::: Data extracts

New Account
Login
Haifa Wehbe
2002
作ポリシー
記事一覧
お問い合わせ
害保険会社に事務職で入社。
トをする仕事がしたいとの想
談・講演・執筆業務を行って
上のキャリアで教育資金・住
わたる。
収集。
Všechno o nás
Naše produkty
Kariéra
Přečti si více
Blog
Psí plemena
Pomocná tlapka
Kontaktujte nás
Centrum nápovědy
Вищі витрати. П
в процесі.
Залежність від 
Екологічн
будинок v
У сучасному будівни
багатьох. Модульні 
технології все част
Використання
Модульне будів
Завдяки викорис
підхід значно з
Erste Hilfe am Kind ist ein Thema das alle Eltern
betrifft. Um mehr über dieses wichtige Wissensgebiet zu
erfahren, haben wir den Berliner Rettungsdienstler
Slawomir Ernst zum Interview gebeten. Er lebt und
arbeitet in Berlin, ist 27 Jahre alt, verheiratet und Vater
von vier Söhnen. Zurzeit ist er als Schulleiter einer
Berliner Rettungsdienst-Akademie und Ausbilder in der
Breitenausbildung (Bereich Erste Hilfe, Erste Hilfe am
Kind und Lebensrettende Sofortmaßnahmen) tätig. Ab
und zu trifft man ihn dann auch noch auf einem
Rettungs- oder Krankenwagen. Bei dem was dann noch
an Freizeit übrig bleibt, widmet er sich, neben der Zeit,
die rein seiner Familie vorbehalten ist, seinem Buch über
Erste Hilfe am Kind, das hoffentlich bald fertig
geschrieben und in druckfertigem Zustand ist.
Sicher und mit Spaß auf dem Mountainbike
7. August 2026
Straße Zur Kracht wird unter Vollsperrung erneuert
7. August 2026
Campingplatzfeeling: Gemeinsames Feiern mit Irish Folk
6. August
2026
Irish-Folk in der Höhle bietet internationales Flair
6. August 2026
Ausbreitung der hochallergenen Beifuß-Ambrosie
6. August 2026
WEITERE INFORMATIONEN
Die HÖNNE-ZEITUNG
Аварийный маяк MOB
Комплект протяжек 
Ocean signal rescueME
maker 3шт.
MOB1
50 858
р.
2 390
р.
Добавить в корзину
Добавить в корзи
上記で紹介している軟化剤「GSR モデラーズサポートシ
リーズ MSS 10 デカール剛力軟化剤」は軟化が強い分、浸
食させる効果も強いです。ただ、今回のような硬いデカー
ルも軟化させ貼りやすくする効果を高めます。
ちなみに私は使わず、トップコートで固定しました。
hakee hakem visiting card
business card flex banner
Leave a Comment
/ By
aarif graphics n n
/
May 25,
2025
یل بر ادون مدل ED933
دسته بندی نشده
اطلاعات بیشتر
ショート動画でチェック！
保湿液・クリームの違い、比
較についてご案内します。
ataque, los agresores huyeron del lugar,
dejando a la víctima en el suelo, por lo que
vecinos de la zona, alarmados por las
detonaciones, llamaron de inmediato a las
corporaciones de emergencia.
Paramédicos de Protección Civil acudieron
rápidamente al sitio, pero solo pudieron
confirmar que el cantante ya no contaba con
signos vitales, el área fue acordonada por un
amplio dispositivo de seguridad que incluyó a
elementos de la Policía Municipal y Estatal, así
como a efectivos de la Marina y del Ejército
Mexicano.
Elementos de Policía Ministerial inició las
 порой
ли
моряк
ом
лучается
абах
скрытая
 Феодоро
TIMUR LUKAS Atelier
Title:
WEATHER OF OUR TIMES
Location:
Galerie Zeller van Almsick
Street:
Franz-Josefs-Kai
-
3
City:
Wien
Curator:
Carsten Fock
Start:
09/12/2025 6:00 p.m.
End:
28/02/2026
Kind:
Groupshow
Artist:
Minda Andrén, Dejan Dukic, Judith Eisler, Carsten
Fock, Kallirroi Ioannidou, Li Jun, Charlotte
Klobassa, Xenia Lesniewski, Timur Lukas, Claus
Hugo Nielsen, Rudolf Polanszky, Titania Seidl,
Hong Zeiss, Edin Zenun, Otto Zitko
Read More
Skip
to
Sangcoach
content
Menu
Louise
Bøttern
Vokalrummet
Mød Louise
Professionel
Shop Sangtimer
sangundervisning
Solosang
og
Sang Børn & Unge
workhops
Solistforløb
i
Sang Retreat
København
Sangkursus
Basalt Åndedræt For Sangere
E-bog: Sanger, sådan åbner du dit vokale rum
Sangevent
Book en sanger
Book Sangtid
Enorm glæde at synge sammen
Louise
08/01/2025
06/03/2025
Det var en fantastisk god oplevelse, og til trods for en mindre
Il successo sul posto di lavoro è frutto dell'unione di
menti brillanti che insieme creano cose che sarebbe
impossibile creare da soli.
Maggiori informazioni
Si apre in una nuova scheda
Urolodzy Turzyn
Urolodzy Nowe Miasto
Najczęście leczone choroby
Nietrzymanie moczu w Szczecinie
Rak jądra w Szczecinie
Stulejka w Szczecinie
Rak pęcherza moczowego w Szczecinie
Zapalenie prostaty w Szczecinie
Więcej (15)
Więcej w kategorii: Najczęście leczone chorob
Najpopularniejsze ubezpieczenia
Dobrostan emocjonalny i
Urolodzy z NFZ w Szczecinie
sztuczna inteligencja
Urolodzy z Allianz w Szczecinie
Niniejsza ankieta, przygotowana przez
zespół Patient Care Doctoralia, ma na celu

::::::

◆ Request: List every row containing the string "Berliner".

◆ Task result:
erfahren, haben wir den Berliner Rettungsdienstler
Berliner Rettungsdienst-Akademie und Ausbilder in der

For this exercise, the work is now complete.